Rays Kevin Cash has a case for AL Manager of the Year award

 
Published Nov. 13, 2018|Updated Nov. 13, 2018

ST. PETERSBURG – The Rays have already shown their appreciation for the job Kevin Cash did in managing them through roster renovation, injuries and strategic innovation to win 90 games by rewarding him with a contract extension through 2024.

Tuesday, we will see what members of the Baseball Writers' Association of America who vote for the American League Manager of the Year award thought.

Cash is not likely to win the award.

Voters typically favor the manager who does the most with the least, which this year, by a slim margin, would be Oakland's Bob Melvin, or the manager who wins the most, which would be Boston's Alex Cora (with voting based on the regular season).

But Cash did pretty well, too.

His ability to remain positive and consistent in his approach while steering the team through a winter/spring purge of veterans, 3-12 start and the mid-April loss of centerfielder Kevin Kiermaier to injury, then subsequent roster transition and implementation of the revolutionary opener pitching strategy was impressive to those in and outside the organization.

Cash, 40, as usual, spread the credit elsewhere.

To his bosses above.
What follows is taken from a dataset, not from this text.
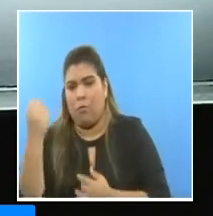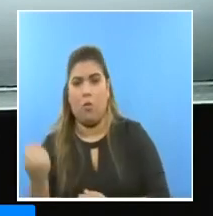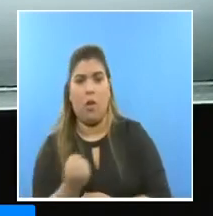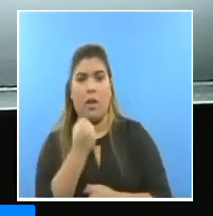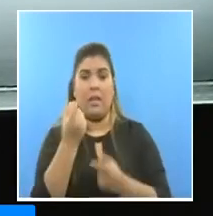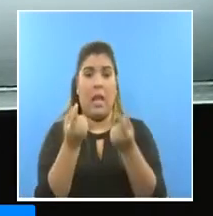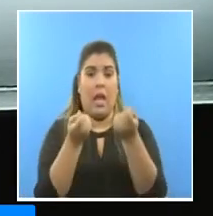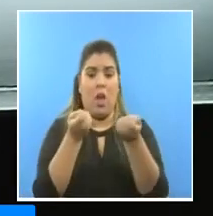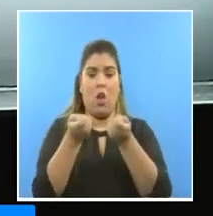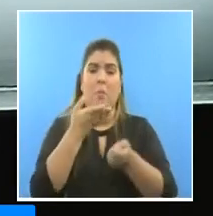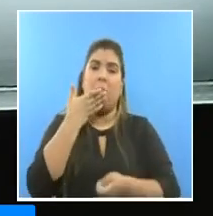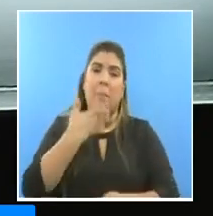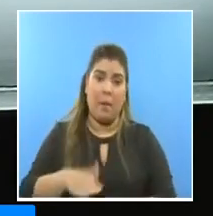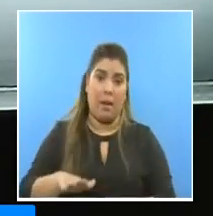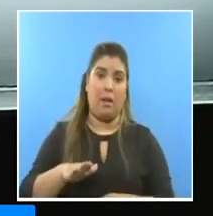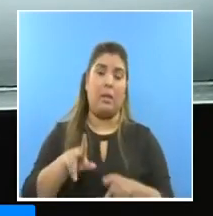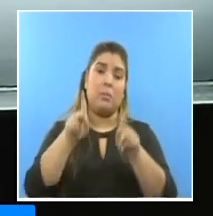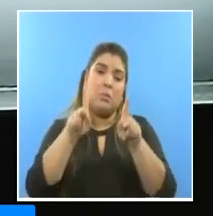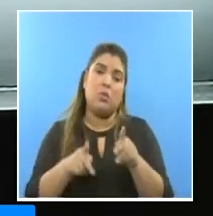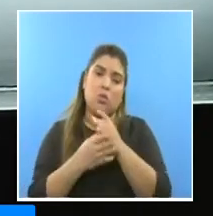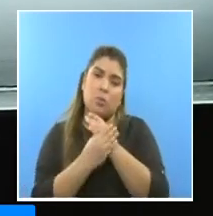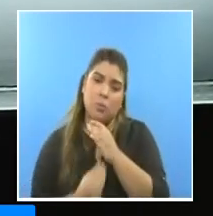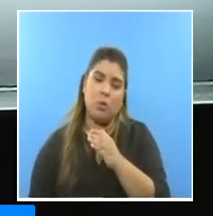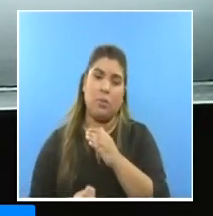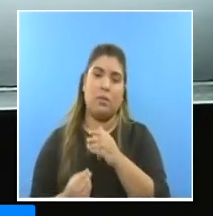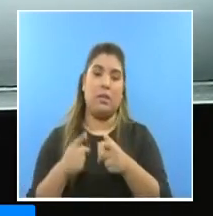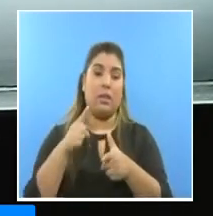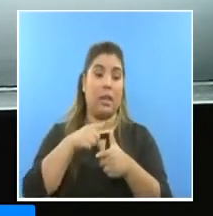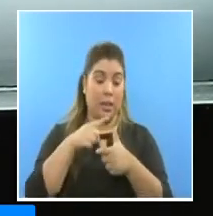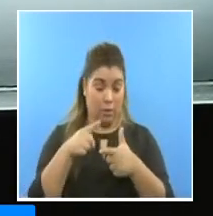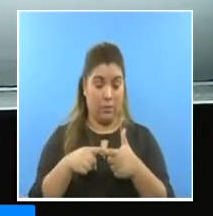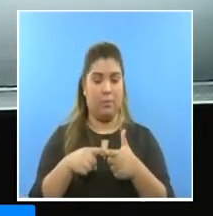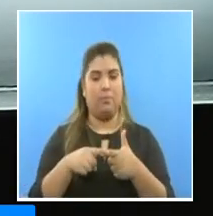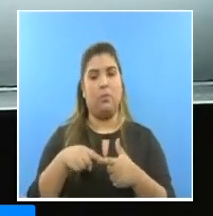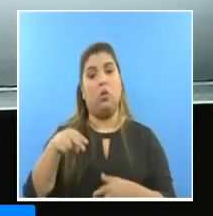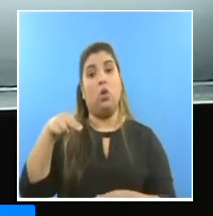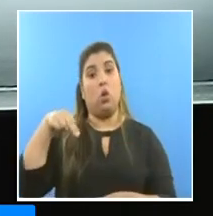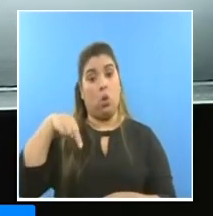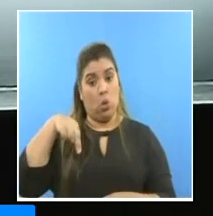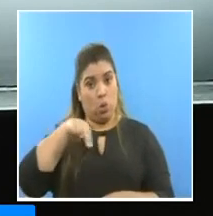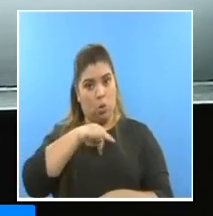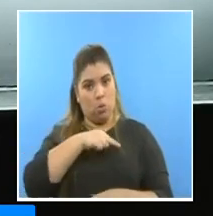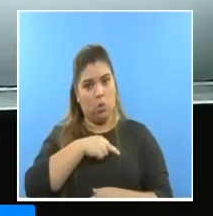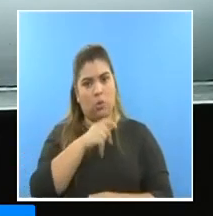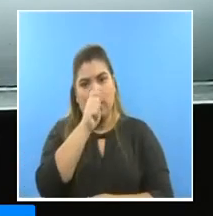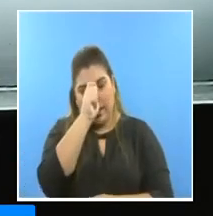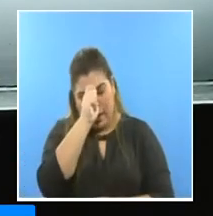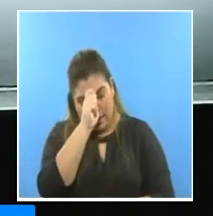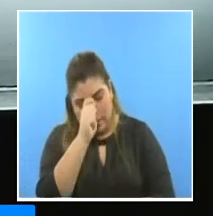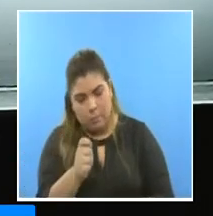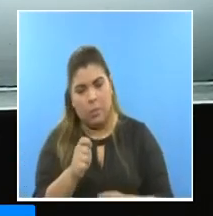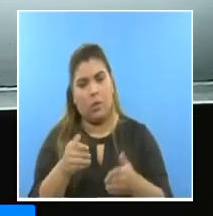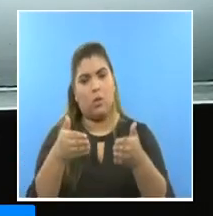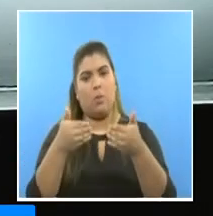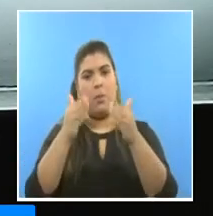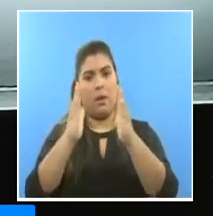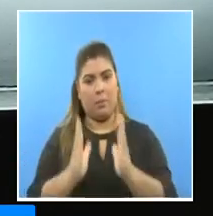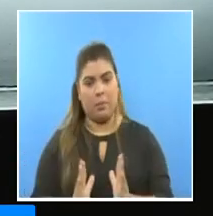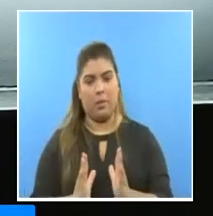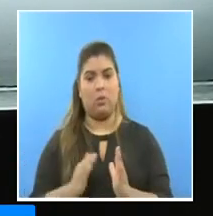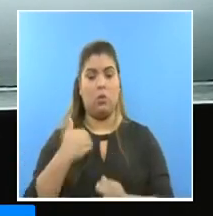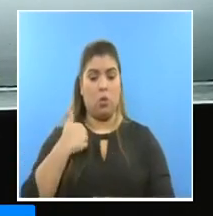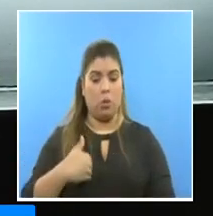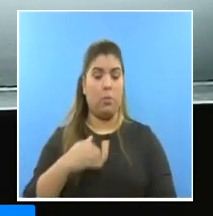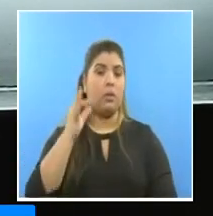de tal suerte de que nuestra solidaridad decirles a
To the coaches and staff at his side. And repeatedly to his players, whoever they were at the time as the Rays used a club-record 54 players, including 23 rookies, and had only three on the active roster all season.

RELATED: Why Rays gave Cash such a long contract extension

"Especially the effort level and the buy in,'' Cash said. "I think I said "buy-in" 500 times throughout the course of the year and it kind of resonates. Those guys really understood what we were trying to accomplish. We threw a lot of different thoughts at them and they really responded and made the Rays, made me, look a lot smarter than I am.''

That humility is one of the traits top Rays executives cite in their praise of Cash, along with his energy, consistency, toughness and leadership ability.

Worth noting, he was the only manager of the year finalist in either league whose team didn't make the playoffs. (Also worth noting, MLB Network analysts Dan O'Dowd and John Smoltz both said Monday night Cora deserved to be the runaway winner, that there was a "bias" against managers on teams with big payrolls.)
Since coming to the Rays in 2015 with no previous managing experience to replace Joe Maddon, Cash says he has learned much.

RELATED: How Rays Cash made things turn out okay

That includes basics such a better management of the bullpen and control of the running game to philosophical issues such as striking the balance between being close with the players but understanding they don't like some of your decisions.

Also, especially in 2018, consistency.

"It means a lot to the players,'' Cash said. "I've learned that over the years. Showing up being the same person means a lot after tough wins, tough losses. They understand that, they can appreciate that a little bit more.''

And a lot of people now appreciate the job Cash did.